Inevitably, of course, there was always a danger of divided loyalties arising from such postings. Working side by side with the professional staff to whom they had been attached, ISD's 'outriders' were like scouting parties sent far afield from the main body of their troops. They had to learn to speak a different language, accommodate to new ways and, not surprisingly, to view public relations problems from a different perspective.

The best of them displayed precisely the kind of initiative they were expected to display, and clung to their standpoint even if it put them at odds with headquarters back in ISD. It was a learning experience, both for them and - more especially - for their superiors in the information grade. How much free rein should you allow the hounds in pursuit of the quarry, particularly if the quarry was something they could scent better than you could?

Irene Yau, one of the earliest to head a departmental unit, describes the experience as almost schizophrenic. "Not only are you torn between your department head and your boss back in GIS, but you are also torn between the government and the media.

"The media find it difficult to trust us because they think of us as civil servants, and civil servants ask 'Which side are you on? The media's or ours?' If you defend the media to your fellow civil servants you're suspected of aiding and abetting them. What too many of them fail to realise is that we're actually there to help them."

Once she became DIS herself, Irene found it surprising how often civil servants would cling to the mistaken belief that GIS still exercised responsibility for the by then long independent Radio Television Hong Kong.

"I was frequently challenged by quite senior officials, who should have known better, to explain what I intended to do about RTHK. My response was I was the same rank as the Director of Broadcasting, over whom I had absolutely no control," she said.

By 1976 the number of departmental units had grown to 15, the latest - and for a long time the smallest - being in the Civil Aviation Department. Whereas 'our man at Kai Tak' had at least one genuine hijacking to deal with, most departmental units were left to cope with crises that spared them any risk to life and limb. Sensing that too much reality would blunt their taste for adventure, government decided, every now and then, to stage an imaginary security exercise that would prod civil servants out of their seats and on to their toes.

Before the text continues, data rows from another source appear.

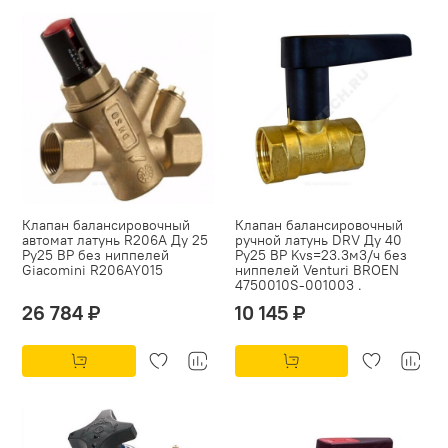
Клапан балансировочный
Клапан балансировочный
автомат латунь R206A Ду 25
ручной латунь DRV Ду 40
Ру25 ВР без ниппелей
Ру25 ВР Kvs=23.3м3/ч без
Giacomini R206AY015
ниппелей Venturi BROEN
4750010S-001003 .
26 784 ₽
10 145 ₽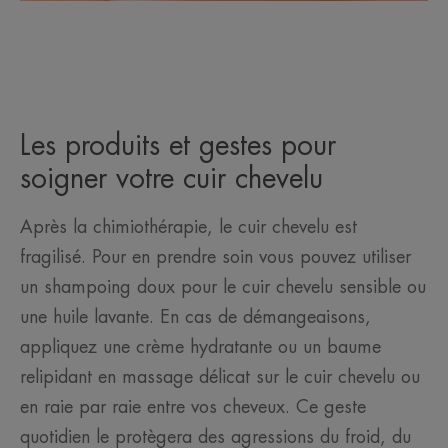
Les produits et gestes pour
soigner votre cuir chevelu
Après la chimiothérapie, le cuir chevelu est
fragilisé. Pour en prendre soin vous pouvez utiliser
un shampoing doux pour le cuir chevelu sensible ou
une huile lavante. En cas de démangeaisons,
appliquez une crème hydratante ou un baume
relipidant en massage délicat sur le cuir chevelu ou
en raie par raie entre vos cheveux. Ce geste
quotidien le protègera des agressions du froid, du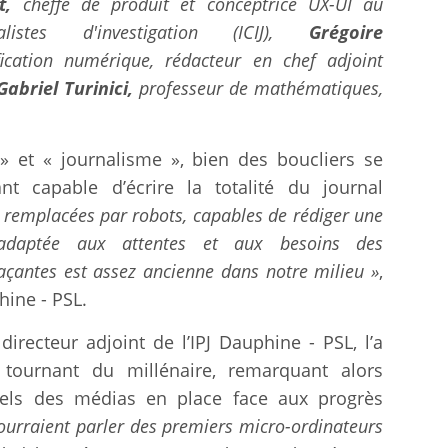
rt,
cheffe de produit et conceptrice UX-UI au
listes d'investigation (ICIJ),
Grégoire
ication numérique, rédacteur en chef adjoint
Gabriel Turinici,
professeur de mathématiques,
e » et « journalisme », bien des boucliers se
ant capable d’écrire la totalité du journal
 remplacées par robots, capables de rédiger une
 adaptée aux attentes et aux besoins des
açantes est assez ancienne dans notre milieu »
,
hine - PSL.
irecteur adjoint de l’IPJ Dauphine - PSL, l’a
tournant du millénaire, remarquant alors
nels des médias en place face aux progrès
ourraient parler des premiers micro-ordinateurs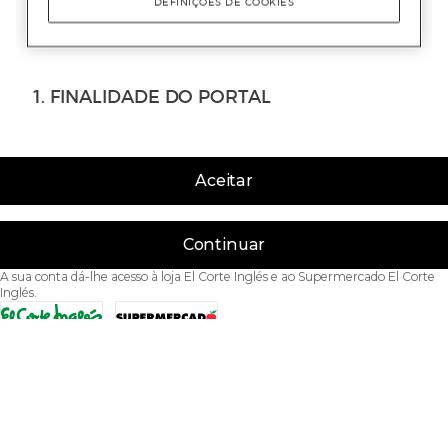
Aceitar
Continuar
A sua conta dá-lhe acesso à loja El Corte Inglés e ao Supermercado El Corte
Inglés.
Acessibilidade
Condições de Utilização
Política de privacidade
Política de cookies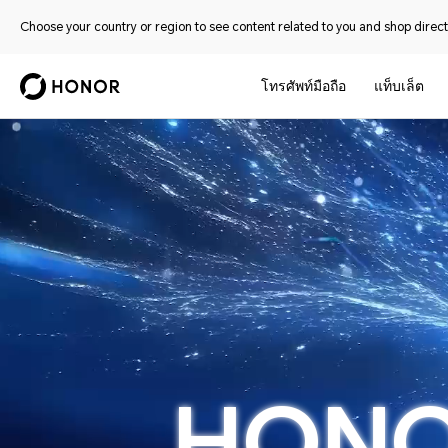
Choose your country or region to see content related to you and shop directl
โทรศัพท์มือถือ
แท็บเล็ต
HONOR ALPHA PLAN
HON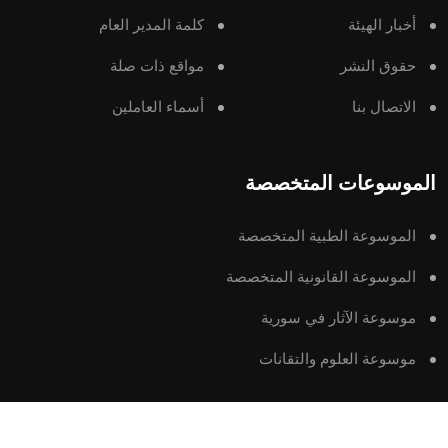
أخبار الهيئة
كلمة المدير العام
حقوق النشر
مواقع ذات صلة
الاتصال بنا
أسماء العاملين
الموسوعات المتخصصة
الموسوعة الطبية المتخصصة
الموسوعة القانونية المتخصصة
موسوعة الآثار في سورية
موسوعة العلوم والتقانات
arab-ency.com.sy © 2024 all rights reserved.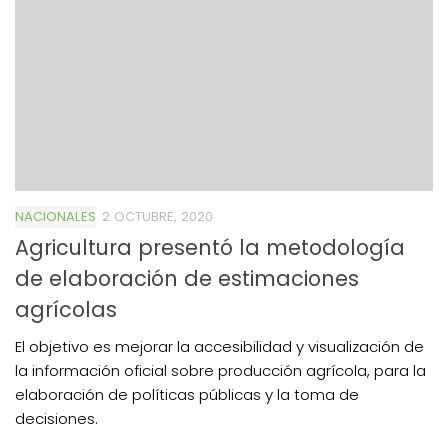
NACIONALES
2 OCTUBRE, 2020
Agricultura presentó la metodología
de elaboración de estimaciones
agrícolas
El objetivo es mejorar la accesibilidad y visualización de
la información oficial sobre producción agrícola, para la
elaboración de políticas públicas y la toma de
decisiones.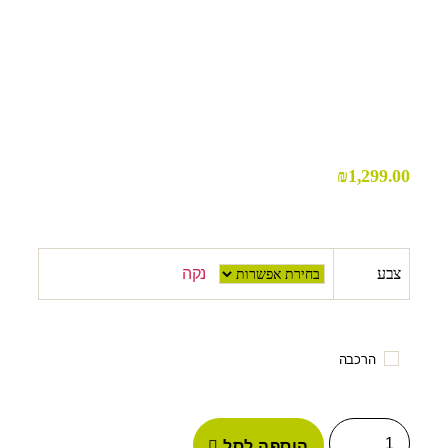
₪
1,299.00
צבע
נקה
הרכבה
הוספה לסל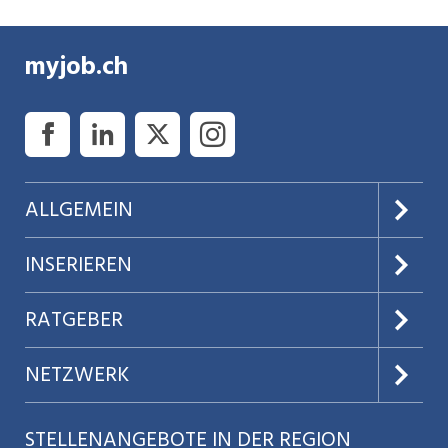
Mitarbeitende in über 30 verschiedenen
Funktionen ein.
myjob.ch
ALLGEMEIN
Über uns
INSERIEREN
AGB
Preise & Leistungen
RATGEBER
Datenschutz
Jobs verwalten
Teilzeit / Flexible Arbeitsmodelle
NETZWERK
Nutzungsbedingungen
Benutzermanual
Selbstständigkeit
Aargauerzeitung.ch
STELLENANGEBOTE IN DER REGION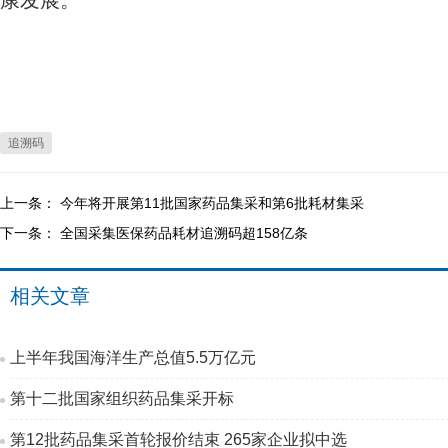
康发展。
追溯码
上一条：
今年将开展第11批国家药品集采和第6批耗材集采
下一条：
全国采集医保药品耗材追溯码超158亿条
相关文章
上半年我国海洋生产总值5.5万亿元
第十二批国家组织药品集采开标
第12批药品集采首轮报价结束 265家企业拟中选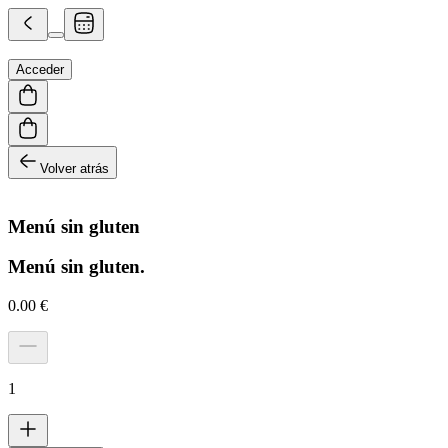
Acceder
Volver atrás
Menú sin gluten
Menú sin gluten.
0.00
€
1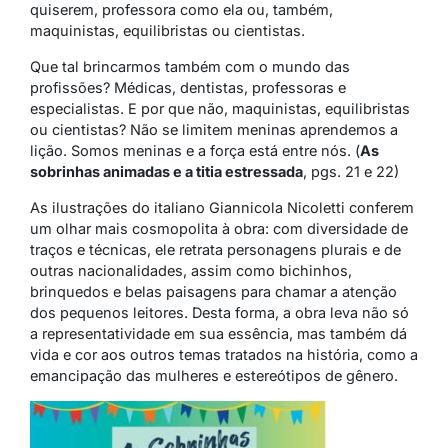
quiserem, professora como ela ou, também,
maquinistas, equilibristas ou cientistas.
Que tal brincarmos também com o mundo das
profissões? Médicas, dentistas, professoras e
especialistas. E por que não, maquinistas, equilibristas
ou cientistas? Não se limitem meninas aprendemos a
lição. Somos meninas e a força está entre nós. (
As
sobrinhas animadas e a titia estressada
, pgs. 21 e 22)
As ilustrações do italiano Giannicola Nicoletti conferem
um olhar mais cosmopolita à obra: com diversidade de
traços e técnicas, ele retrata personagens plurais e de
outras nacionalidades, assim como bichinhos,
brinquedos e belas paisagens para chamar a atenção
dos pequenos leitores. Desta forma, a obra leva não só
a representatividade em sua essência, mas também dá
vida e cor aos outros temas tratados na história, como a
emancipação das mulheres e estereótipos de gênero.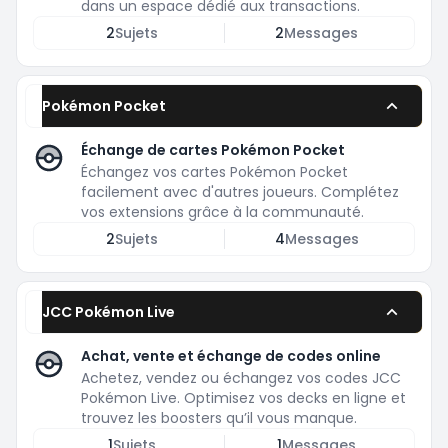
dans un espace dédié aux transactions.
2
Sujets
2
Messages
Pokémon Pocket
Échange de cartes Pokémon Pocket
Échangez vos cartes Pokémon Pocket
facilement avec d'autres joueurs. Complétez
vos extensions grâce à la communauté.
2
Sujets
4
Messages
JCC Pokémon Live
Achat, vente et échange de codes online
Achetez, vendez ou échangez vos codes JCC
Pokémon Live. Optimisez vos decks en ligne et
trouvez les boosters qu’il vous manque.
1
Sujets
1
Messages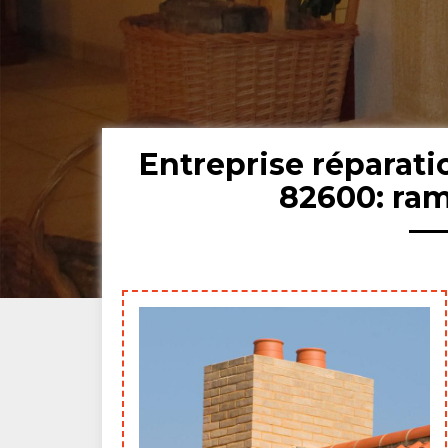
Entreprise réparat
82600: ra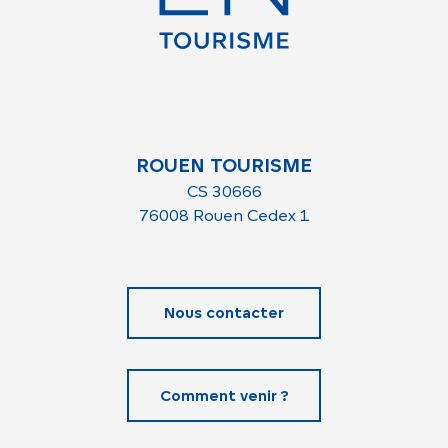
ROUEN TOURISME
CS 30666
76008 Rouen Cedex 1
Nous contacter
Comment venir ?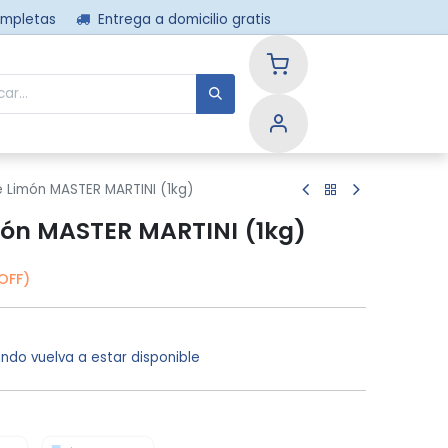
ompletas
Entrega a domicilio gratis
nos
 Limón MASTER MARTINI (1kg)
món MASTER MARTINI (1kg)
OFF)
ndo vuelva a estar disponible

Even though ISD was consulted on the preparation of the scenarios for these exercises, and expected to loan its personnel to staff imaginary 'news media', information was the last priority in the minds of those senior government personnel who responded to the often highly improbable circumstances devised by the authors of these exercises.

Frequently the pace of events was so unrealistically exaggerated that the 'media' were asking questions regarding events that had not been notified to the operations centres. Police Commissioner Roy Henry, for example, was left flatly denying, at a simulated press conference, that any hostages had been taken from a fictional consular office, even when shown photographs of 'deceased hostages' left to hang from the consulate balcony.

On another occasion ISD personnel, about to come off duty from a harrowing session in the subterranean recesses of Central Government Offices, were denied permission to leave the premises on the grounds that a sniper was posted in the bell tower of St John's Cathedral to cover the rear entrance. How he might have gained access to this sanctuary without killing the sexton and stealing the keys was a detail conveniently overlooked.

What about the front entrance? was the exasperated response. Before the exercise controllers could quickly vary the scenario, by posting a second sniper in the tree dominating the main quadrangle, the ISD contingent made its escape.

  • In Nov 1999, there were 26 departmental units and 10 Secretariat Press Offices.